Porträt Nicolas Sarkozy Sarkozy, der Gallier

Paris · Der Satz sollte patriotisch klingen, stolz und geschichtsbewusst. Doch Historiker zerlegen seinen Inhalt gnadenlos – und beweisen, dass es entweder mit Nicolas Sarkozys Grundkenntnissen nicht weit her ist. Oder dass sich der französische Ex-Präsident nicht darum schert, wie belastbar seine Aussagen sind – Hauptsache, sie bleiben hängen.

 „Wer Franzose werden will, hat Französisch zu sprechen": Nicolas Sarkozy.

„Wer Franzose werden will, hat Französisch zu sprechen": Nicolas Sarkozy.

Foto: AFP

„Wer Franzose werden will, hat Französisch zu sprechen und wie ein Franzose zu leben“, erklärte er nun bei einer Wahlveranstaltung. „Wir geben uns nicht mehr mit einer Integration zufrieden, die nicht funktioniert, wir fordern die Assimilierung. Sobald Sie Franzose werden, sind Ihre Vorfahren Gallier!“ Das sei auch bei ihm selbst so, dem Sohn eines Ungarn und Enkel eines Griechen.

Gallier – die Vorfahren der Franzosen? „Wenn es nicht ein ehemaliger Präsident wäre, der das behauptet, wäre es meine erste Reaktion zu lächeln“, sagt der Historiker Jean-Paul Demoule. „Aber es handelt sich um Manipulation und Unkenntnis der Geschichte zugleich.“

Die heutige französische Bevölkerung sei das Ergebnis einer permanenten Durchmischung – von den Einwanderern aus dem Nahen Osten über die Griechen, Römer und Franken bis zu den Westgoten, Wikingern und Arabern... Beim Konzept eines einzigen „gallischen“ Ursprungs handle es sich um einen Mythos, den sich üblicherweise die extreme Rechte zunutze mache.

Schon immer pflegte Sarkozy das Image eines innenpolitischen Hardliners. Als Präsident schuf er ein Ministerium für „Immigration, Integration und nationale Identität“ und stellte in seiner markanten „Rede von Grenoble“ einen direkten Zusammenhang zwischen Einwanderung und Kriminalität her. Indem er Themen des rechtsextremen Front National aufgreife, verhindere er dessen Aufstieg, argumentierte Sarkozy stets. In Wahrheit machte er dessen Thesen salonfähig – und unter Rechtspopulistin Marine Le Pen wurde der Front National erfolgreich wie nie.

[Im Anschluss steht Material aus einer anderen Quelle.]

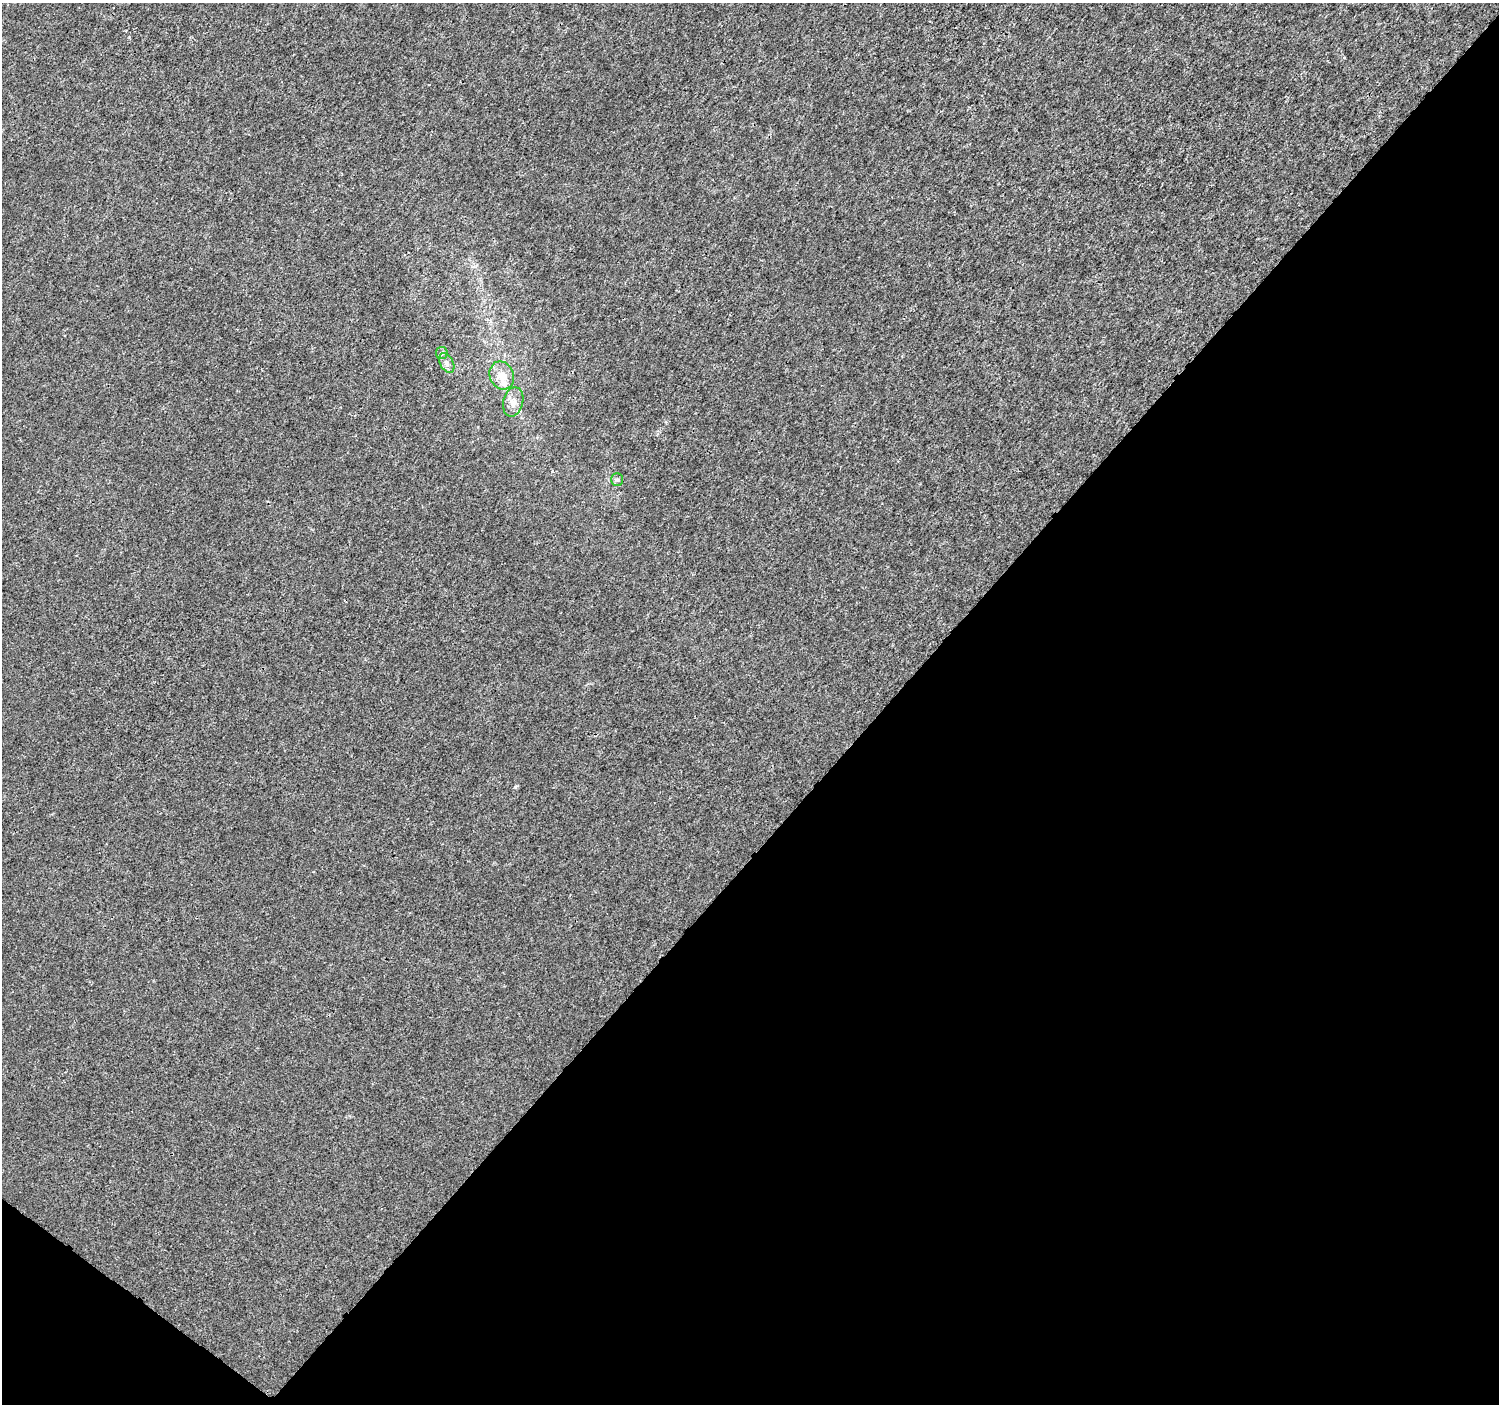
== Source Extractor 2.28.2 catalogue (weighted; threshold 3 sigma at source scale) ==
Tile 15 of 4 x 4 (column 3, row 4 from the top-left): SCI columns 3005-4501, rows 244-1645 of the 6002 x 6028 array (HDU 1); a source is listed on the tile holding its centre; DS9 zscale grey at full resolution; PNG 1501 x 1406 px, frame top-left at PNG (2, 3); each listed source drawn as its Kron ellipse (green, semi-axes under 4 px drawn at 4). Shown black and unused: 42% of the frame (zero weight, under 3 of 4 exposures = <1% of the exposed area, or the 3 px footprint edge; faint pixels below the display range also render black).
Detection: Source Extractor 2.28.2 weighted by HDU 2 'WHT'; one run over the whole footprint, this tile lists its part. Background 7.00e-05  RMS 0.0018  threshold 0.00813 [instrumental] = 3 sigma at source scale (4.5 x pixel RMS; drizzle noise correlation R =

Dennoch bleibt der Ex-Staatschef seiner Linie treu. Um bei den Präsidentschaftswahlen im Frühjahr 2017 als Kandidat der konservativen Republikaner antreten zu können, muss er die parteiinternen Vorwahlen gewinnen. Als schärfster Rivale gilt der frühere Premierminister Alain Juppé, der mit seiner moderaten Weltanschauung die Mitte anspricht und selbst bei Linkswählern ankommt.

Doch angesichts der jüngsten Terroranschläge und der weiterhin bestehenden Anschlagsgefahr verfangen Sarkozys Warnungen vor einer „Tyrannei der Minderheiten“ und der „schwarzen Pest“, der er den „totalen Krieg“ erkläre, zunehmend. Er macht sogar Vorschläge, die kaum mit der französischen Verfassung vereinbar wären, wie das präventive Wegsperren von Terrorverdächtigen ohne Verurteilung.

Inzwischen klingt er radikaler als Marine Le Pen, die wiederum zur Besonnenheit aufruft. Zwar bleibt der ideologische Kern des Front National unverändert, der für einen Anti-Europa-Kurs und „Einwanderungs-Stopp“ steht. Aber die Wortwahl wird abgemildert, um das Image einer intoleranten, demagogischen Partei abzulegen. Le Pens Strategie der „Entteufelung“ war zuletzt nicht mehr vereinbar mit den Provokationen ihres Vaters, des Rassisten Jean-Marie Le Pen – mit ihm hat sie gebrochen.

Auf den jüngsten Plakaten erschien nicht mehr der Name und das Flammen-Logo des Front National. Stattdessen wirbt Marine Le Pen nun mit ihrem Motto eines „besänftigten Frankreichs“ („La France apaisée“). Die Töne sind neu – nicht aber der Inhalt.